しかし、他人に名前を呼び捨てされるのは結構辛いので黒髪のプレイヤーの肩を握る手に誠意と筋力ステータスが能うる限りの握力を込めて訂正しておく。幸い、スムーズに理解していただけたようだ。
「相方が失礼した」
「………いや、こっちこそ心配してもらっておいて素通りも失礼だったよな。俺は《キリト》、ソロだ」
「キリトか。………それより、このあたりは夜になるとモンスターの種類が変わって強い奴が増えるし湧出場所も変化する。最寄の安全地帯も遠いぞ?」
「ああ、でも流石に拾った手前また捨てていくのも気が引けるんだよな………」
捨て猫か。と内心でツッコミを入れつつ、ヒヨリの方を向く。
するとヒヨリは聞くまでもないといったふうに頷き、覚束ない操作で《フロウメイデン》に装備を切り替え、「この人なら見せても大丈夫でしょ?」と言わんばかりに微笑んでみせる。流石は相棒である。

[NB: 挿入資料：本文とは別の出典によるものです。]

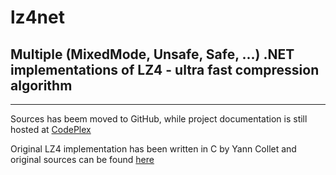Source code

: # lz4net
## Multiple (MixedMode, Unsafe, Safe, ...) .NET implementations of LZ4 - ultra fast compression algorithm

---
Sources has beem moved to GitHub, while project documentation is still hosted at [CodePlex](https://lz4net.codeplex.com/)

Original LZ4 implementation has been written in C by Yann Collet and original sources can be found [here](https://github.com/Cyan4973/lz4)
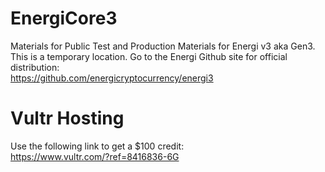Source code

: # EnergiCore3
Materials for Public Test and Production Materials for Energi v3 aka Gen3.  This is a temporary location.  Go to the Energi Github site for official distribution: <br>
https://github.com/energicryptocurrency/energi3

# Vultr Hosting
Use the following link to get a $100 credit: <br>
https://www.vultr.com/?ref=8416836-6G
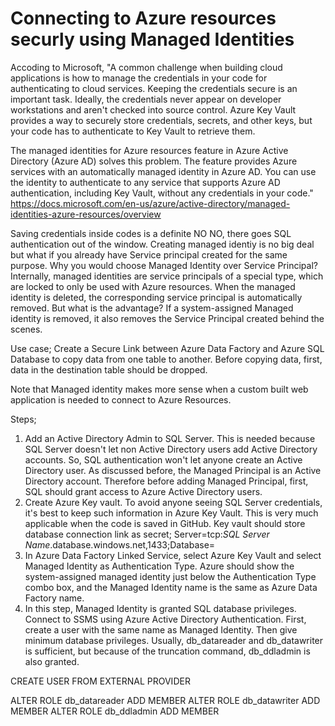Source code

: # Connecting to Azure resources securly using Managed Identities

Accoding to Microsoft, "A common challenge when building cloud applications is how to manage the credentials in your code for authenticating to cloud services. Keeping the credentials secure is an important task. Ideally, the credentials never appear on developer workstations and aren't checked into source control. Azure Key Vault provides a way to securely store credentials, secrets, and other keys, but your code has to authenticate to Key Vault to retrieve them.

The managed identities for Azure resources feature in Azure Active Directory (Azure AD) solves this problem. The feature provides Azure services with an automatically managed identity in Azure AD. You can use the identity to authenticate to any service that supports Azure AD authentication, including Key Vault, without any credentials in your code."
https://docs.microsoft.com/en-us/azure/active-directory/managed-identities-azure-resources/overview

Saving credentials inside codes is a definite NO NO, there goes SQL authentication out of the window. Creating managed identiy is no big deal but what if you already have Service principal created for the same purpose. Why you would choose Managed Identity over Service Principal? Internally, managed identities are service principals of a special type, which are locked to only be used with Azure resources. When the managed identity is deleted, the corresponding service principal is automatically removed. But what is the advantage? If a system-assigned Managed identity is removed, it also removes the Service Principal created behind the scenes.


Use case;
Create a Secure Link between Azure Data Factory and Azure SQL Database to copy data from one table to another. Before copying data, first, data in the destination table should be dropped.

Note that Managed identity makes more sense when a custom built web application is needed to connect to Azure Resources.

Steps;
1. Add an Active Directory Admin to SQL Server. This is needed because SQL Server doesn't let non Active Directory users add Active Directory accounts. So, SQL authentication won't let anyone create an Active Directory user. As discussed before, the Managed Principal is an Active Directory account. Therefore before adding Managed Principal, first, SQL should grant access to Azure Active Directory users.
2. Create Azure Key vault. To avoid anyone seeing SQL Server credentials, it's best to keep such information in Azure Key Vault. This is very much applicable when the code is saved in GitHub. Key vault should store database connection link as secret; Server=tcp:<i>SQL Server Name</i>.database.windows.net,1433;Database=<SQL Database Name>
3. In Azure Data Factory Linked Service, select Azure Key Vault and select Managed Identity as Authentication Type. Azure should show the system-assigned managed identity just below the Authentication Type combo box, and the Managed Identity name is the same as Azure Data Factory name.
4. In this step, Managed Identity is granted SQL database privileges. Connect to SSMS using Azure Active Directory Authentication. First, create a user with the same name as Managed Identity. Then give minimum database privileges. Usually, db_datareader and db_datawriter is sufficient, but because of the truncation command, db_ddladmin is also granted.

CREATE USER <Managed Identity Name> FROM EXTERNAL PROVIDER

ALTER ROLE db_datareader ADD MEMBER <Managed Identity Name>
ALTER ROLE db_datawriter ADD MEMBER <Managed Identity Name>
ALTER ROLE db_ddladmin ADD MEMBER <Managed Identity Name>

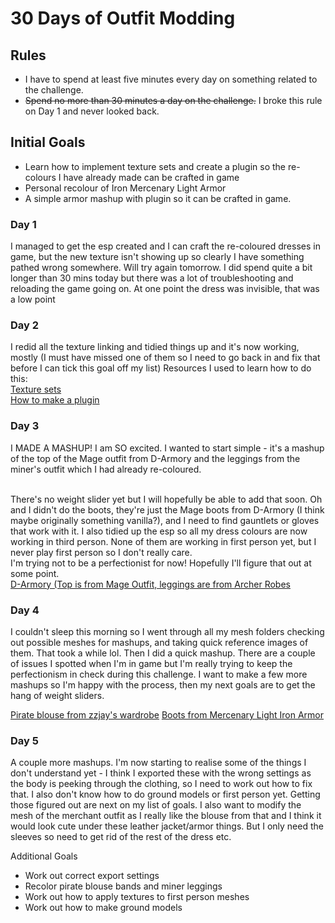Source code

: # 30 Days of Outfit Modding

## Rules

- I have to spend at least five minutes every day on something related to the challenge.
- ~~Spend no more than 30 minutes a day on the challenge.~~ I broke this rule on Day 1 and never looked back.

## Initial Goals

- Learn how to implement texture sets and create a plugin so the re-colours I have already made can be crafted in game
- Personal recolour of Iron Mercenary Light Armor
- A simple armor mashup with plugin so it can be crafted in game.
  
### Day 1
I managed to get the esp created and I can craft the re-coloured dresses in game, but the new texture isn't showing up so clearly I have something pathed wrong somewhere. 
Will try again tomorrow.  I did spend quite a bit longer than 30 mins today but there was a lot of troubleshooting and reloading the game going on.  At one point the dress was invisible, that was a low point

### Day 2
I redid all the texture linking and tidied things up and it's now working, mostly \(I must have missed one of them so I need to go back in and fix that before I can tick this goal off my list\)
Resources I used to learn how to do this:  
[Texture sets](https://www.youtube.com/watch?v=6lQRXFygnl8)  
[How to make a plugin](https://www.youtube.com/watch?v=4yT_hd_OgQU)

### Day 3
I MADE A MASHUP! I am SO excited.  I wanted to start simple - it's a mashup of the top of the Mage outfit from D-Armory and the leggings from the miner's outfit which I had already re-coloured.  

[](/Images/Day3-front.png)  
[](/Images/Day3-back.png)
There's no weight slider yet but I will hopefully be able to add that soon.
Oh and I didn't do the boots, they're just the Mage boots from D-Armory (I think maybe originally something vanilla?), and I need to find gauntlets or gloves that work with it.
I also tidied up the esp so all my dress colours are now working in third person.  None of them are working in first person yet, but I never play first person so I don't really care.  
I'm trying not to be a perfectionist for now!  Hopefully I'll figure that out at some point.  
[D-Armory (Top is from Mage Outfit, leggings are from Archer Robes](https://www.nexusmods.com/skyrimspecialedition/mods/41692)  

### Day 4
I couldn't sleep this morning so I went through all my mesh folders checking out possible meshes for mashups, and taking quick reference images of them.  That took a while lol.  Then I did a quick mashup.  There are a couple of issues I spotted when I'm in game but I'm really trying to keep the perfectionism in check during this challenge.  I want to make a few more mashups so I'm happy with the process, then my next goals are to get the hang of weight sliders.

[](/Images/Day-4.png)
[Pirate blouse from zzjay's wardrobe](https://www.nexusmods.com/skyrimspecialedition/mods/37549)
[Boots from Mercenary Light Iron Armor](https://www.nexusmods.com/skyrimspecialedition/mods/59897)
  
### Day 5
A couple more mashups.  I'm now starting to realise some of the things I don't understand yet - I think I exported these with the wrong settings as the body is peeking through the clothing, so I need to work out how to fix that.  I also don't know how to do ground models or first person yet.  Getting those figured out are next on my list of goals.  I also want to modify the mesh of the merchant outfit as I really like the blouse from that and I think it would look cute under these leather jacket/armor things.  But I only need the sleeves so need to get rid of the rest of the dress etc.  

[](/Images/Day5-001.png) [](/Images/Day5-002.png)

Additional Goals  
- Work out correct export settings 
- Recolor pirate blouse bands and miner leggings
- Work out how to apply textures to first person meshes
- Work out how to make ground models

俺も《レイジハウル》に装備を切り替えるが、キリトはこの装備に関しては一切詮索しようとしない。本当によくできた男である。
「大丈夫! 私たちが守ってあげるよ!」
「いや、流石にそこまでやってもらうわけには………」
「そんなことないよ。私たちもその女の子を助けたいもん………だから、手伝わせて?」
俺の意思は意に介さず、ヒヨリは大胆にも同行を申し出た。バツが悪そうな顔をするキリトだが、正直なところ、夜道の危険性――――出現するモンスターの強さという意味で――――を考慮すれば放っておくわけにもいかない。ここまで関わっておいて死なれても寝醒めは良くないだろう。
しかし、同時にこれがヒヨリの凄さなのだと感心もする。同情とか建前ではなく、相手を見据えて、まっすぐに心から突き出された言葉や行為なだけに、妙に温かくて心強く感じるのだろう。本当に他者と《真摯》に向き合うことこそが、きっとヒヨリの強さなのだ。
………と、それよりも意識不明のプレイヤーを運ぶことが先決だ。
先の戦闘でのHPの消耗を、ポーションを一気に呷って回復させる。これからは第二ラウンドが始まる。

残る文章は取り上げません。